Reproduce every line of text from all the items below, word for word, and leave the pictures out of your answer.

§ §

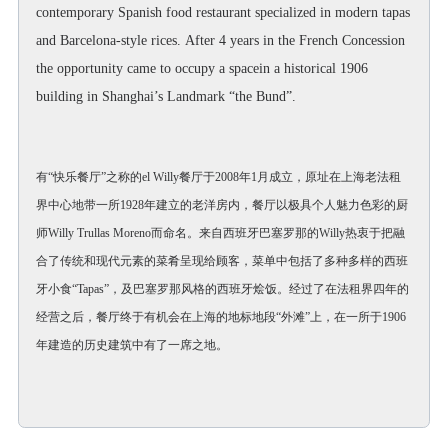
contemporary Spanish food restaurant specialized in modern tapas
and Barcelona-style rices. After 4 years in the French Concession
the opportunity came to occupy a spacein a historical 1906
building in Shanghai’s Landmark “the Bund”.
有“快乐餐厅”之称的el Willy餐厅于2008年1月成立，原址在上海老法租
界中心地带一所1928年建立的老洋房内，餐厅以极具个人魅力色彩的厨
师Willy Trullas Moreno而命名。来自西班牙巴塞罗那的Willy热衷于把融
合了传统和现代元素的菜肴呈现给顾客，菜单中包括了多种多样的西班
牙小食“Tapas”，及巴塞罗那风格的西班牙烩饭。经过了在法租界四年的
经营之后，餐厅终于有机会在上海的地标地段“外滩”上，在一所于1906
年建造的历史建筑中有了一席之地。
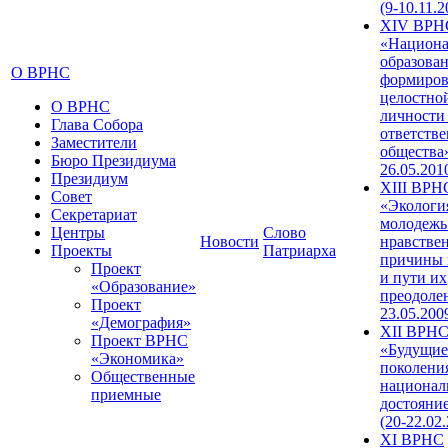
(9-10.11.2
XIV ВРН
«Национа
образован
О ВРНС
формиров
целостно
О ВРНС
личности
Глава Собора
ответств
Заместители
общества»
Бюро Президиума
26.05.201
Президиум
XIII ВРН
Совет
«Экологи
Секретариат
молодежь
Центры
Слово
Новости
нравстве
Проекты
Патриарха
причины 
Проект
и пути их
«Образование»
преодолен
Проект
23.05.200
«Демография»
XII ВРН
Проект ВРНС
«Будущие
«Экономика»
поколени
Общественные
национал
приемные
достояни
(20-22.02
XI ВРНС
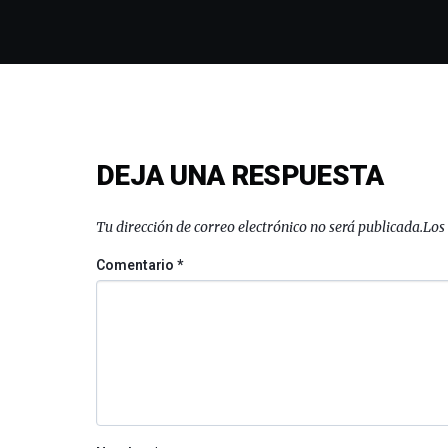
DEJA UNA RESPUESTA
Tu dirección de correo electrónico no será publicada.
Los
Comentario
*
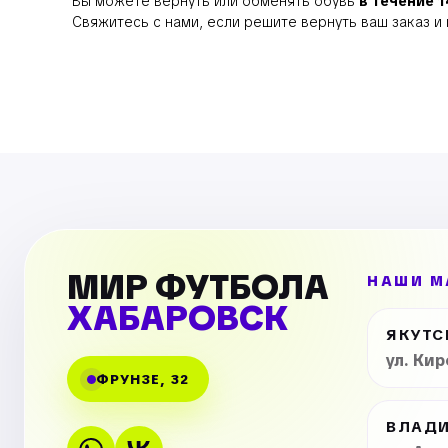
Вы можете вернуть или обменять обувь
в течение 
Свяжитесь с нами, если решите вернуть ваш заказ 
МИР ФУТБОЛА
НАШИ М
ХАБАРОВСК
ЯКУТС
ул. Ки
ФРУНЗЕ, 32
ВЛАД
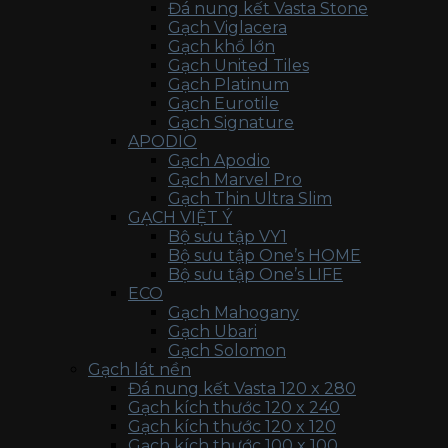
Đá nung kết Vasta Stone
Gạch Viglacera
Gạch khổ lớn
Gạch United Tiles
Gạch Platinum
Gạch Eurotile
Gạch Signature
APODIO
Gạch Apodio
Gạch Marvel Pro
Gạch Thin Ultra Slim
GẠCH VIỆT Ý
Bộ sưu tập VY1
Bộ sưu tập One’s HOME
Bộ sưu tập One’s LIFE
ECO
Gạch Mahogany
Gạch Ubari
Gạch Solomon
Gạch lát nền
Đá nung kết Vasta 120 x 280
Gạch kích thước 120 x 240
Gạch kích thước 120 x 120
Gạch kích thước 100 x 100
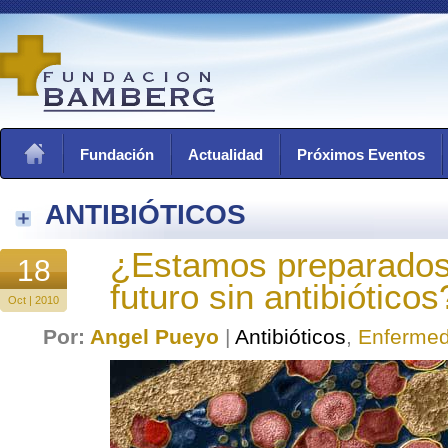
Fundación
Actualidad
Próximos Eventos
ANTIBIÓTICOS
¿Estamos preparados
18
futuro sin antibióticos
Oct | 2010
Por:
Angel Pueyo
|
Antibióticos
,
Enfermed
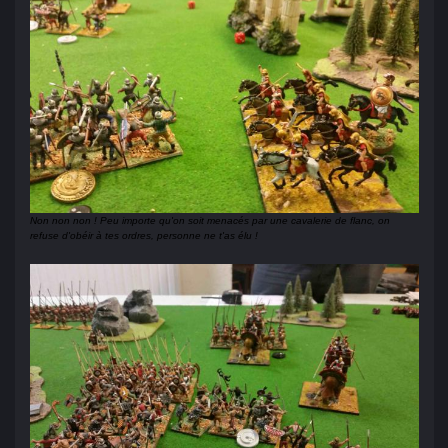
Non non non ! Peu importe qu'on soit menacés par une cavalerie de flanc, on
refuse d'obéir à tes ordres, personne ne t'as élu !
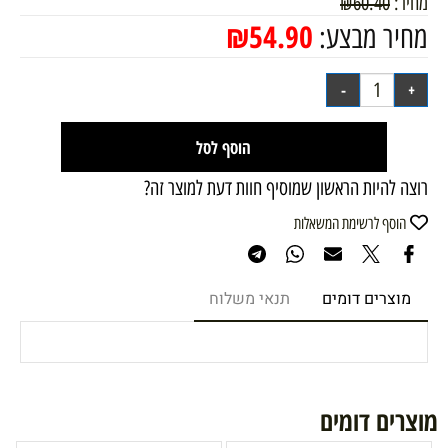
מחיר:
60.40
₪
₪
54.90
מחיר מבצע:
הוסף לסל
רוצה להיות הראשון שמוסיף חוות דעת למוצר זה?
הוסף לרשימת המשאלות
מוצרים דומים
תנאי משלוח
מוצרים דומים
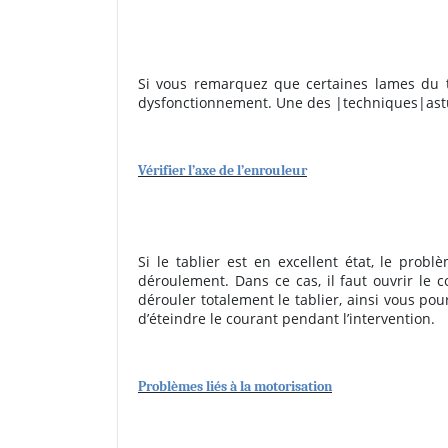
Si vous remarquez que certaines lames du ta
dysfonctionnement. Une des |techniques|astuce
Vérifier l’axe de l’enrouleur
Si le tablier est en excellent état, le pro
déroulement. Dans ce cas, il faut ouvrir le co
dérouler totalement le tablier, ainsi vous pou
d’éteindre le courant pendant l’intervention.
Problèmes liés à la motorisation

§ §

**Response:**
contemporary Spanish food restaurant specialized in modern tapas
and Barcelona-style rices. After 4 years in the French Concession
the opportunity came to occupy a spacein a historical 1906
building in Shanghai’s Landmark “the Bund”.
有“快乐餐厅”之称的el Willy餐厅于2008年1月成立，原址在上海老法租
界中心地带一所1928年建立的老洋房内，餐厅以极具个人魅力色彩的厨
师Willy Trullas Moreno而命名。来自西班牙巴塞罗那的Willy热衷于把融
合了传统和现代元素的菜肴呈现给顾客，菜单中包括了多种多样的西班
牙小食“Tapas”，及巴塞罗那风格的西班牙烩饭。经过了在法租界四年的
经营之后，餐厅终于有机会在上海的地标地段“外滩”上，在一所于1906
年建造的历史建筑中有了一席之地。
(9-10.11.2
XIV ВРН
«Национа
образован
О ВРНС
формиров
целостно
О ВРНС
личности
Глава Собора
ответств
Заместители
общества»
Бюро Президиума
26.05.201
Президиум
XIII ВРН
Совет
«Экологи
Секретариат
молодежь
Центры
Слово
Новости
нравстве
Проекты
Патриарха
причины 
Проект
и пути их
«Образование»
преодолен
Проект
23.05.200
«Демография»
XII ВРН
Проект ВРНС
«Будущие
«Экономика»
поколени
Общественные
национал
приемные
достояни
(20-22.02
XI ВРНС
DEJA UNA RESPUESTA
Tu dirección de correo electrónico no será publicada.
Los
Comentario
*
Вы можете вернуть или обменять обувь
в течение 
Свяжитесь с нами, если решите вернуть ваш заказ 
МИР ФУТБОЛА
НАШИ М
ХАБАРОВСК
ЯКУТС
ул. Ки
ФРУНЗЕ, 32
ВЛАД
Đá nung kết Vasta Stone
Gạch Viglacera
Gạch khổ lớn
Gạch United Tiles
Gạch Platinum
Gạch Eurotile
Gạch Signature
APODIO
Gạch Apodio
Gạch Marvel Pro
Gạch Thin Ultra Slim
GẠCH VIỆT Ý
Bộ sưu tập VY1
Bộ sưu tập One’s HOME
Bộ sưu tập One’s LIFE
ECO
Gạch Mahogany
Gạch Ubari
Gạch Solomon
Gạch lát nền
Đá nung kết Vasta 120 x 280
Gạch kích thước 120 x 240
Gạch kích thước 120 x 120
Gạch kích thước 100 x 100
Fundación
Actualidad
Próximos Eventos
ANTIBIÓTICOS
¿Estamos preparados
18
futuro sin antibióticos
Oct | 2010
Por:
Angel Pueyo
|
Antibióticos
,
Enfermed
Non non non ! Peu importe qu'on soit menacés par une cavalerie de flanc, on
refuse d'obéir à tes ordres, personne ne t'as élu !
מחיר:
60.40
₪
₪
54.90
מחיר מבצע:
הוסף לסל
רוצה להיות הראשון שמוסיף חוות דעת למוצר זה?
הוסף לרשימת המשאלות
מוצרים דומים
תנאי משלוח
מוצרים דומים
Si vous remarquez que certaines lames du ta
dysfonctionnement. Une des |techniques|astuce
Vérifier l’axe de l’enrouleur
Si le tablier est en excellent état, le pro
déroulement. Dans ce cas, il faut ouvrir le co
dérouler totalement le tablier, ainsi vous pou
d’éteindre le courant pendant l’intervention.
Problèmes liés à la motorisation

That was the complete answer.